Frontera named 5th fastest supercomputer in the world
The Frontera supercomputer at the Texas Advanced Computing Center (TACC) earned the #5 spot on the twice-annual Top 500 list , which ranks the world's most powerful non-distributed computer systems. Located at The University of Texas at Austin, the National Science Foundation (NSF)-supported Frontera is the fastest university supercomputer in the world.
Frontera achieved 23.5 PetaFLOPS on the high-performance LINPACK benchmark, a measure of the system's floating point computing power. To match what Frontera can compute in just one second, a person would have to perform one calculation every second for about a billion years. The main system's theoretical peak performance will be 38.7 PetaFLOPS.
When Frontera goes into full operation later this summer, it will support dozens of research teams aiming to solve the most massive computational problems in their fields, including high-resolution climate simulations, molecular dynamics models with millions of atoms, and machine learning-enabled cancer studies.
"Many of the frontiers of research today can only be advanced using computing," said TACC Executive Director Dan Stanzione. "Frontera will be an important tool to solve grand challenges that will improve our nation's health, well-being, competitiveness, and security."
Frontera combines Dell EMC PowerEdge servers with 2nd generation Intel Xeon processors and Mellanox InfiniBand interconnects, and incorporates innovative storage from DataDirect Networks and novel cooling systems from CoolIT, Cooltera, and Green Revolution Cooling.
"Frontera demonstrates what is possible when TACC, Dell Technologies and our industry partners collaborate on innovation at its very essence," said Thierry Pellegrino, vice president of Dell EMC High Performance Computing. "We take great pride in working with TACC to stand up this incredibly powerful system and look forward to aiding in new discoveries and advancements."

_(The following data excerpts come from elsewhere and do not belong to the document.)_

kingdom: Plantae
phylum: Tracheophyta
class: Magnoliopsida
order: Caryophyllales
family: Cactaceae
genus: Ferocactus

"We are excited to see our HDR InfiniBand accelerating a world-leading supercomputer at TACC," said Gilad Shainer, senior vice president of marketing at Mellanox Technologies. "We have a long history of great collaborations with TACC and are looking forward to continue working with TACC on future HPC and AI missions."
Supported by a $60 million award from NSF, Frontera will provide U.S. academic researchers, and international researchers through collaborations, with the most advanced capabilities for science and engineering.
Phase one of the NSF grant funded the acquisition and deployment of Frontera—a leadership-class resource that offers the highest scale, throughput, and data analysis capabilities ever deployed at a university in the U.S. Phase two will support the design of a follow-up system in five years that will be 10 times more powerful.
"Frontera will provide scientists across the country with access to unprecedented computational modeling, simulation, and data analytics capabilities," said Jim Kurose, NSF Assistant Director for Computer and Information Science and Engineering. "Frontera represents the next step in NSF's more than three decades of support for advanced computing capabilities that ensure the U.S. retains its global leadership in research frontiers."
Frontera is unique among the top systems in the world in its use of Intel Xeon processors to provide its primary computing power. Intel x86 architecture is the most widely used standard in computing, and requires fewer changes to scientific software codes to run.
"Congratulations to the Texas Advanced Computing Center on the Top-5 ranking of the new Frontera supercomputer," said Trish Damkroger, Vice President and General Manager of Intel's Extreme Computing Organization. "The innovation and scientific discovery that TACC will be able to research using 2nd Gen Intel Xeon Scalable processors will enable new insights and discoveries that will advance the industry."
Early users, who were awarded access to the system by NSF through a competitive process, are beginning to use Frontera now. The system enters full production in August, supporting hundreds of the nation's most experienced computational scientists in areas ranging from high-energy physics to genomics to artificial intelligence.
Frontera joins more than a dozen advanced computing systems currently deployed at TACC, including Stampede2, the 19th fastest system in the world and the second most powerful supercomputer at a U.S. university. Frontera is the fourth top-15 system TACC has built in the past 10 years (Ranger, Stampede1, Stampede2, Frontera), enabling breakthrough discoveries in fields ranging from astrophysics and materials science to the life sciences.
Faculty at the Oden Institute for Computational Engineering and Sciences at UT Austin are leading the world-class science applications and technology team, with partners from the California Institute of Technology, Cornell University, Princeton University, Stanford University, the University of Chicago, the University of Utah, and the University of California, Davis.
Frontera's architecture, coupled with TACC's unique expertise and services, will enable in-depth, sustained investigations of unprecedented complexity and sophistication into problems of global importance, from crop sustainability to fusion energy, while also supporting basic science across domains.
Frontera will add a NVIDIA GPU subsystem later this summer, providing further performance enhancements. The combination of CPUs, GPUs, and high-speed memory will make Frontera a powerful resource for data science and machine learning applications.
"TACC is proud to deploy this amazing NSF-funded resource, built to support the needs of the science and engineering community," Stanzione said. "We look forward to the discoveries Frontera will enable."